Zhao Bingxin, Zheng Shurong, Zhu Hongtu
Department of Statistics and Data Science, University of Pennsylvania.
School of Mathematics and Statistics, Northeast Normal University.
Ann Stat. 2024 Jun;52(3):948-965. doi: 10.1214/24-aos2378. Epub 2024 Aug 11.
Genetic prediction holds immense promise for translating genetic discoveries into medical advances. As the high-dimensional covariance matrix (or the linkage disequilibrium (LD) pattern) of genetic variants often presents a block-diagonal structure, numerous methods account for the dependence among variants in predetermined local LD blocks. Moreover, due to privacy considerations and data protection concerns, genetic variant dependence in each LD block is typically estimated from external reference panels rather than the original training data set. This paper presents a unified analysis of blockwise and reference panel-based estimators in a high-dimensional prediction framework without sparsity restrictions. We find that, surprisingly, even when the covariance matrix has a block-diagonal structure with well-defined boundaries, blockwise estimation methods adjusting for local dependence can be substantially less accurate than methods controlling for the whole covariance matrix. Further, estimation methods built on the original training data set and external reference panels are likely to have varying performance in high dimensions, which may reflect the cost of having only access to summary level data from the training data set. This analysis is based on novel results in random matrix theory for block-diagonal covariance matrix. We numerically evaluate our results using extensive simulations and real data analysis in the UK Biobank.

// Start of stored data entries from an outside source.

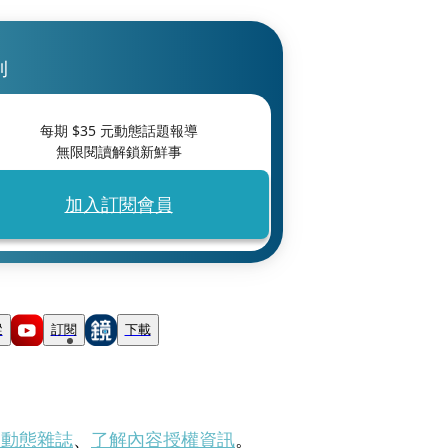
刊
每期 $
35
元動態話題報導
無限閱讀解鎖新鮮事
加入訂閱會員
蹤
訂閱
下載
刊動態雜誌
、
了解內容授權資訊
。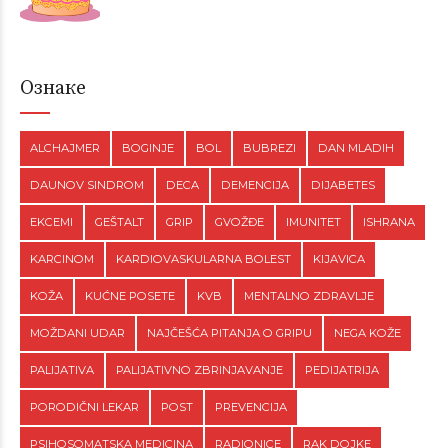
Ознаке
ALCHAJMER
BOGINJE
BOL
BUBREZI
DAN MLADIH
DAUNOV SINDROM
DECA
DEMENCIJA
DIJABETES
EKCEMI
GEŠTALT
GRIP
GVOŽĐE
IMUNITET
ISHRANA
KARCINOM
KARDIOVASKULARNA BOLEST
KIJAVICA
KOŽA
KUĆNE POSETE
KVB
MENTALNO ZDRAVLJE
MOŽDANI UDAR
NAJČEŠĆA PITANJA O GRIPU
NEGA KOŽE
PALIJATIVA
PALIJATIVNO ZBRINJAVANJE
PEDIJATRIJA
PORODIČNI LEKAR
POST
PREVENCIJA
PSIHOSOMATSKA MEDICINA
RADIONICE
RAK DOJKE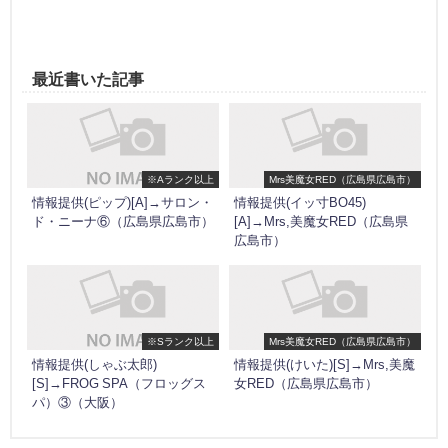
最近書いた記事
※Aランク以上
Mrs美魔女RED（広島県広島市）
情報提供(ピップ)[A]→サロン・
情報提供(イッ寸BO45)
ド・ニーナ⑥（広島県広島市）
[A]→Mrs,美魔女RED（広島県
広島市）
※Sランク以上
Mrs美魔女RED（広島県広島市）
情報提供(しゃぶ太郎)
情報提供(けいた)[S]→Mrs,美魔
[S]→FROG SPA（フロッグス
女RED（広島県広島市）
パ）③（大阪）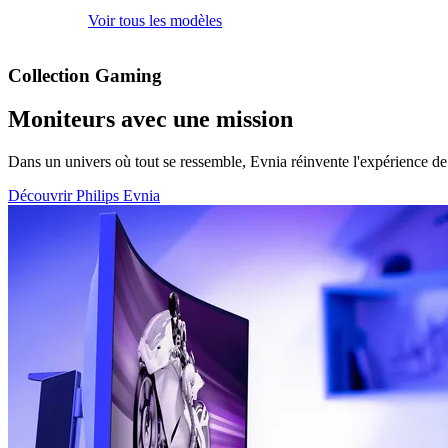
Voir tous les modèles
Collection Gaming
Moniteurs avec une mission
Dans un univers où tout se ressemble, Evnia réinvente l'expérience d
Découvrir Philips Evnia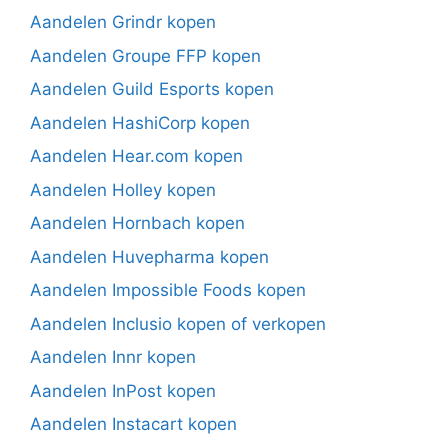
Aandelen Grindr kopen
Aandelen Groupe FFP kopen
Aandelen Guild Esports kopen
Aandelen HashiCorp kopen
Aandelen Hear.com kopen
Aandelen Holley kopen
Aandelen Hornbach kopen
Aandelen Huvepharma kopen
Aandelen Impossible Foods kopen
Aandelen Inclusio kopen of verkopen
Aandelen Innr kopen
Aandelen InPost kopen
Aandelen Instacart kopen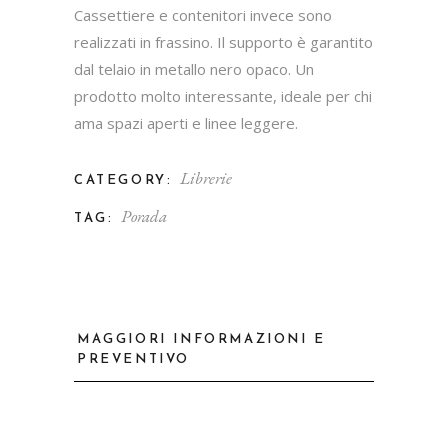
Cassettiere e contenitori invece sono
realizzati in frassino. Il supporto è garantito
dal telaio in metallo nero opaco. Un
prodotto molto interessante, ideale per chi
ama spazi aperti e linee leggere.
Librerie
CATEGORY:
Porada
TAG:
MAGGIORI INFORMAZIONI E
PREVENTIVO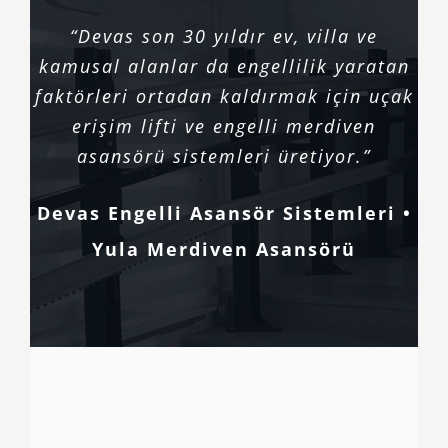
“Devas son 30 yıldır ev, villa ve
kamusal alanlar da engellilik yaratan
faktörleri ortadan kaldırmak için uçak
erişim lifti ve engelli merdiven
asansörü sistemleri üretiyor.”
Devas Engelli Asansör Sistemleri •
Yula Merdiven Asansörü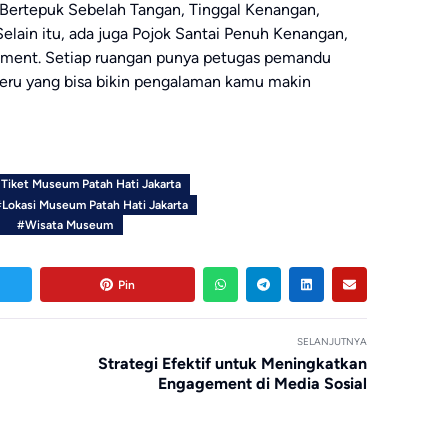
a Bertepuk Sebelah Tangan, Tinggal Kenangan,
elain itu, ada juga Pojok Santai Penuh Kenangan,
oment. Setiap ruangan punya petugas pemandu
seru yang bisa bikin pengalaman kamu makin
Tiket Museum Patah Hati Jakarta
Lokasi Museum Patah Hati Jakarta
#Wisata Museum
Pin
SELANJUTNYA
Strategi Efektif untuk Meningkatkan
Engagement di Media Sosial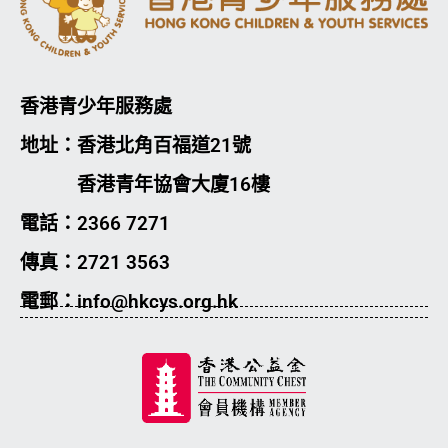
香港青少年服務處
地址：香港北角百福道21號
香港青年協會大廈16樓
電話：2366 7271
傳真：2721 3563
電郵：info@hkcys.org.hk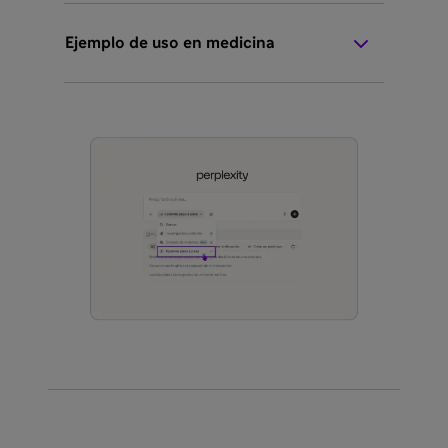
Ejemplo de uso en medicina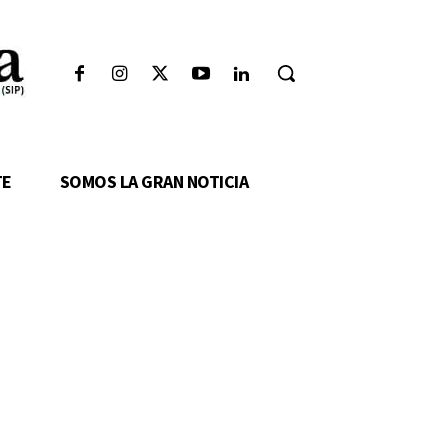
TE
SOMOS LA GRAN NOTICIA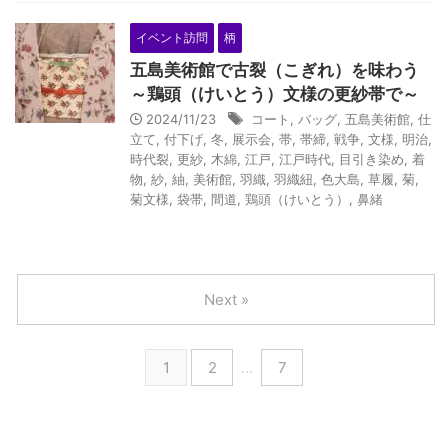
イベント訪問
柄
五島美術館で古裂（こぎれ）を味わう
～鶏頭（けいとう）文様の更紗帯で～
2024/11/23
コート
,
バッグ
,
五島美術館
,
仕
立て
,
付下げ
,
冬
,
展示会
,
帯
,
帯締
,
戦争
,
文様
,
明治
,
時代裂
,
更紗
,
木綿
,
江戸
,
江戸時代
,
目引き染め
,
着
物
,
紗
,
紬
,
美術館
,
羽織
,
羽織紐
,
色大島
,
草履
,
菊
,
菊文様
,
袋帯
,
間道
,
鶏頭（けいとう）
,
鼻緒
Next »
1
2
…
7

基因预测在将基因发现转化为医学进步方面具有巨大潜力。由于基因变异的高维协方差矩阵(或连锁不平衡(LD)模式)通常呈现块对角结构,许多方法考虑了预先确定的局部LD块中变异之间的依赖性。此外,出于隐私考虑和数据保护问题,每个LD块中的基因变异依赖性通常是根据外部参考面板而非原始训练数据集来估计的。本文在无稀疏性限制的高维预测框架中,对基于块和基于参考面板的估计器进行了统一分析。我们惊奇地发现,即使协方差矩阵具有边界明确的块对角结构,考虑局部依赖性的逐块估计方法可能比控制整个协方差矩阵的方法准确性要低得多。此外,基于原始训练数据集和外部参考面板构建的估计方法在高维情况下可能具有不同的性能,这可能反映了仅能访问训练数据集汇总水平数据的代价。该分析基于块对角协方差矩阵随机矩阵理论的新成果。我们使用英国生物银行的大量模拟和实际数据分析对结果进行了数值评估。